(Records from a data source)
══════

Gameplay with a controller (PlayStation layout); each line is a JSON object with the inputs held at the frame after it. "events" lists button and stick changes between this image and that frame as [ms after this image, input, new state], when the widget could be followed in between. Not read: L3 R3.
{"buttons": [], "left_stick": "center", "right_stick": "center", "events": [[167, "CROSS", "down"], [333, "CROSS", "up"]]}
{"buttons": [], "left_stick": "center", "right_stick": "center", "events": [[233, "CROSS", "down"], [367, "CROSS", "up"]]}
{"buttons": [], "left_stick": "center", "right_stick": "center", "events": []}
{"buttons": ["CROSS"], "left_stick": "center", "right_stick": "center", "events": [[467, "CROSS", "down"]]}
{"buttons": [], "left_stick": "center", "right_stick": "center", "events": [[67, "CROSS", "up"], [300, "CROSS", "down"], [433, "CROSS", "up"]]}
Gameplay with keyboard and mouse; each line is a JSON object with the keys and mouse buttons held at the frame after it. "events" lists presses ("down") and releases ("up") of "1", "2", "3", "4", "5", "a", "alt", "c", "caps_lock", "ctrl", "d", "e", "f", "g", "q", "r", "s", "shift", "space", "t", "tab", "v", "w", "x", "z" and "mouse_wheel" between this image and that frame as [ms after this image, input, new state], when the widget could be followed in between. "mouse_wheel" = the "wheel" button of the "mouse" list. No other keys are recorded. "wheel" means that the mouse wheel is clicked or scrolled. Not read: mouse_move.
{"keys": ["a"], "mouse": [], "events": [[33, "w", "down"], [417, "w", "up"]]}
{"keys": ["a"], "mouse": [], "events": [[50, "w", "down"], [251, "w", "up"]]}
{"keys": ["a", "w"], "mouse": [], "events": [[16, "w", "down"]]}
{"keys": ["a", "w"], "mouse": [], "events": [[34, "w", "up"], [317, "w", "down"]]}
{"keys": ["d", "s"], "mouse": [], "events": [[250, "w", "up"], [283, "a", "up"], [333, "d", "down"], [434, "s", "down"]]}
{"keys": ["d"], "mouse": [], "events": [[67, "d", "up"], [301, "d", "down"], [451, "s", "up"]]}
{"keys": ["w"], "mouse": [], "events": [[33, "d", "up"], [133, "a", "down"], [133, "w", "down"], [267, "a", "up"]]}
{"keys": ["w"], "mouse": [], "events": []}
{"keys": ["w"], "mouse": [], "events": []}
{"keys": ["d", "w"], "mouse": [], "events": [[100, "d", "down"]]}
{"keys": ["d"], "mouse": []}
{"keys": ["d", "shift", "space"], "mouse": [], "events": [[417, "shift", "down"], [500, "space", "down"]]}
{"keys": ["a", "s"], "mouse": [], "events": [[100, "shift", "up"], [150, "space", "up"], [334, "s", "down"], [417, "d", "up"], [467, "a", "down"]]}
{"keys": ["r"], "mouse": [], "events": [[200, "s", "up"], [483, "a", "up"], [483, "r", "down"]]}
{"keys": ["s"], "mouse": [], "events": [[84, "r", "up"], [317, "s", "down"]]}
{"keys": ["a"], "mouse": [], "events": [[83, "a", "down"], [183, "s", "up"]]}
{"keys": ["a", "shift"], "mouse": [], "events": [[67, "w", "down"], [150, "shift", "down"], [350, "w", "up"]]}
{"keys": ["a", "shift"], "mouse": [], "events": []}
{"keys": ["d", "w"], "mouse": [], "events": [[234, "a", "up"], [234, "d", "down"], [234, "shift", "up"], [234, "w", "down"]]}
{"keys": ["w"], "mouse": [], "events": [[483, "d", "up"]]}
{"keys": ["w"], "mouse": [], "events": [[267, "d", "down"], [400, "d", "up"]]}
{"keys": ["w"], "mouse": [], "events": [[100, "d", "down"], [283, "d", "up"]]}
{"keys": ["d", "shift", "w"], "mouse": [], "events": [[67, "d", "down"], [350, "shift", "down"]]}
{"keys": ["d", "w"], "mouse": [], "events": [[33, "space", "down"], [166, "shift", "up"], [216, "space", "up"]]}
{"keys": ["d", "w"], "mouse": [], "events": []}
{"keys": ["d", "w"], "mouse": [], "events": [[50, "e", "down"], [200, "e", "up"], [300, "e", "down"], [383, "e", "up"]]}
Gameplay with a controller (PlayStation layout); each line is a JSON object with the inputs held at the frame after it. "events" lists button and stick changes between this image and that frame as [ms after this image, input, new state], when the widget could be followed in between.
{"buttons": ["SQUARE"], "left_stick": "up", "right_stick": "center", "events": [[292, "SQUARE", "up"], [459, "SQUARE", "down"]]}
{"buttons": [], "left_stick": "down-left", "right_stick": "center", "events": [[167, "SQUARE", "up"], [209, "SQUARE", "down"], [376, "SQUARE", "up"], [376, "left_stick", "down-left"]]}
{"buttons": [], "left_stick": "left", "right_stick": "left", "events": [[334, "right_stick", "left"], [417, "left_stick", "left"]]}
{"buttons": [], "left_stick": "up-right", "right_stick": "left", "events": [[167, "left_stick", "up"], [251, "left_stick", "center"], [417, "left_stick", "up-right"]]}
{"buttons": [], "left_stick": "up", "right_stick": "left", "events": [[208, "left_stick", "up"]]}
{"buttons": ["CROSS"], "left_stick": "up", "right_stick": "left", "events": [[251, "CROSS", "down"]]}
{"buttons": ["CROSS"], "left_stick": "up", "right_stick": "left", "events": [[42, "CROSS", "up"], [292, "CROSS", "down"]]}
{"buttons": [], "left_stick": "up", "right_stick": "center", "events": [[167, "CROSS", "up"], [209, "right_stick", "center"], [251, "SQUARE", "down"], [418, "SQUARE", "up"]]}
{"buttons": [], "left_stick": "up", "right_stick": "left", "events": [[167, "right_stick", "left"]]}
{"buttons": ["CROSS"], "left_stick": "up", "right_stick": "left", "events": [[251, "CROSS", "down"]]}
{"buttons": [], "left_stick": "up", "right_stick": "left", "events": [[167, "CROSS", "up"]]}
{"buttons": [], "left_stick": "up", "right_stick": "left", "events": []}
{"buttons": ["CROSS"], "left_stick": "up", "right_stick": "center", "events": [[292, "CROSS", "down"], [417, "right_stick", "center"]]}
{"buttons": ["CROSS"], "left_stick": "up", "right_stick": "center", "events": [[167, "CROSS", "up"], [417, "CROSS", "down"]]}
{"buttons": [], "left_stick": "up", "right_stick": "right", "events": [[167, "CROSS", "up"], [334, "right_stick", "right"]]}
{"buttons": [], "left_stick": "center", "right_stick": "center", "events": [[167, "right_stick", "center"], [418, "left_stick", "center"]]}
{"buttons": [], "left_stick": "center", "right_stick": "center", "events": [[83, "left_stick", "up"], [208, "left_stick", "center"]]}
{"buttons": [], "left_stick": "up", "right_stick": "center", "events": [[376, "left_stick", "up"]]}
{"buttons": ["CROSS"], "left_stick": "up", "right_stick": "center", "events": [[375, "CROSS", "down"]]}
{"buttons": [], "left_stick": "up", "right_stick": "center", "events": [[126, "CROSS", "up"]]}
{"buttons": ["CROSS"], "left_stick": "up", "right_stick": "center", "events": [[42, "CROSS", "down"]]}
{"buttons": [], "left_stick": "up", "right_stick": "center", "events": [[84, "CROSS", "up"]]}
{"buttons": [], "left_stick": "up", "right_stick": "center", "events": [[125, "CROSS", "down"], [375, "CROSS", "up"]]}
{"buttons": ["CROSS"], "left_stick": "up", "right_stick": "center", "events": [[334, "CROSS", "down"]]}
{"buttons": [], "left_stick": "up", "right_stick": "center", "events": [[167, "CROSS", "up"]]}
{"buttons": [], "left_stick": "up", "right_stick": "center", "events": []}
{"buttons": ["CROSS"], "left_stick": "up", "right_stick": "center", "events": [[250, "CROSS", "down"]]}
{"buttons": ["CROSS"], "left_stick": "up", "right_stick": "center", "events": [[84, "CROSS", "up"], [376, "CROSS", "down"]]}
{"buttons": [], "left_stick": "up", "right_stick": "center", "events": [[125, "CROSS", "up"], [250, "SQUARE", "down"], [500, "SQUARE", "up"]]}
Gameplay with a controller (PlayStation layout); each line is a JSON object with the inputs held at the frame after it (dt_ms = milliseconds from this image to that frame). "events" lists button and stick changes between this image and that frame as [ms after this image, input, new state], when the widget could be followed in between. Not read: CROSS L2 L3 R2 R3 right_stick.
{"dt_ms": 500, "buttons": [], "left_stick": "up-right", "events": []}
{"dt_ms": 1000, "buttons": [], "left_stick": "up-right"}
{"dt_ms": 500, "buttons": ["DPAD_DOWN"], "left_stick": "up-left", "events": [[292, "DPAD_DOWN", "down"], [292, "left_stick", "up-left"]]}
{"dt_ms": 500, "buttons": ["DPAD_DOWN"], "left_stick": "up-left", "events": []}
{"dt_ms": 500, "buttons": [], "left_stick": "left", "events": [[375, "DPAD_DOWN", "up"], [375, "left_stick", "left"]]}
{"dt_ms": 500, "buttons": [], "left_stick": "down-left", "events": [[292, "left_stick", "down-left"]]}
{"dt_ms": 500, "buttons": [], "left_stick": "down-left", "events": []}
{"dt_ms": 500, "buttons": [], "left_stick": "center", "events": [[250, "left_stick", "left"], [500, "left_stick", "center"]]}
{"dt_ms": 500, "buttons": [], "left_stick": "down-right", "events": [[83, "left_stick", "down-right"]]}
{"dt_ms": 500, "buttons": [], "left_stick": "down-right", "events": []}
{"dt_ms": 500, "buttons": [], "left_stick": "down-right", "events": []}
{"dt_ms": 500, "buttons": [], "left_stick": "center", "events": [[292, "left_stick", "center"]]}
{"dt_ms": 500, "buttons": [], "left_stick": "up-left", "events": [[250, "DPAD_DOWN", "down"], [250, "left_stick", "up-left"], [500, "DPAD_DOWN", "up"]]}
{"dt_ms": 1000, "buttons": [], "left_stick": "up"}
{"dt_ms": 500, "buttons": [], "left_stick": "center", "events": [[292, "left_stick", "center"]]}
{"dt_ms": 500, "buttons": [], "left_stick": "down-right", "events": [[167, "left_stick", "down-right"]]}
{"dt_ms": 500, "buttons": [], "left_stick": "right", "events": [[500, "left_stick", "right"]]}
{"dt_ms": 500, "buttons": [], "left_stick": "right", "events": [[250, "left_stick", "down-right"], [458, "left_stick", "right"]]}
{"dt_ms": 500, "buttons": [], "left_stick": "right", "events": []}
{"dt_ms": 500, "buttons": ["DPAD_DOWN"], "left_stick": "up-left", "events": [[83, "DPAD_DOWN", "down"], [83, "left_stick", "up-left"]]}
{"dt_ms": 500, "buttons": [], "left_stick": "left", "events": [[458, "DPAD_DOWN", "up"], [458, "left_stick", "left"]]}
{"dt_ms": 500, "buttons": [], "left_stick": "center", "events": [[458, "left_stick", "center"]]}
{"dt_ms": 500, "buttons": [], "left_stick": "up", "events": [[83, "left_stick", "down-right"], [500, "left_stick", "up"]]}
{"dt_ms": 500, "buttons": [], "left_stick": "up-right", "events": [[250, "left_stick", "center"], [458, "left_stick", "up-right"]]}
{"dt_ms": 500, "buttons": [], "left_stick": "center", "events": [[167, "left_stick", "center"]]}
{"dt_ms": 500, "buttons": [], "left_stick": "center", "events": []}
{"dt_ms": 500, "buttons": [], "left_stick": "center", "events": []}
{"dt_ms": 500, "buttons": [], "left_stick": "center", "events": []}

══════

• _WORK TO BE COMPLETED_: Every line above that holds the word "layout" needs to be copied.

• _REPLY TO THE TASK_:
Gameplay with a controller (PlayStation layout); each line is a JSON object with the inputs held at the frame after it. "events" lists button and stick changes between this image and that frame as [ms after this image, input, new state], when the widget could be followed in between. Not read: L3 R3.
Gameplay with a controller (PlayStation layout); each line is a JSON object with the inputs held at the frame after it. "events" lists button and stick changes between this image and that frame as [ms after this image, input, new state], when the widget could be followed in between.
Gameplay with a controller (PlayStation layout); each line is a JSON object with the inputs held at the frame after it (dt_ms = milliseconds from this image to that frame). "events" lists button and stick changes between this image and that frame as [ms after this image, input, new state], when the widget could be followed in between. Not read: CROSS L2 L3 R2 R3 right_stick.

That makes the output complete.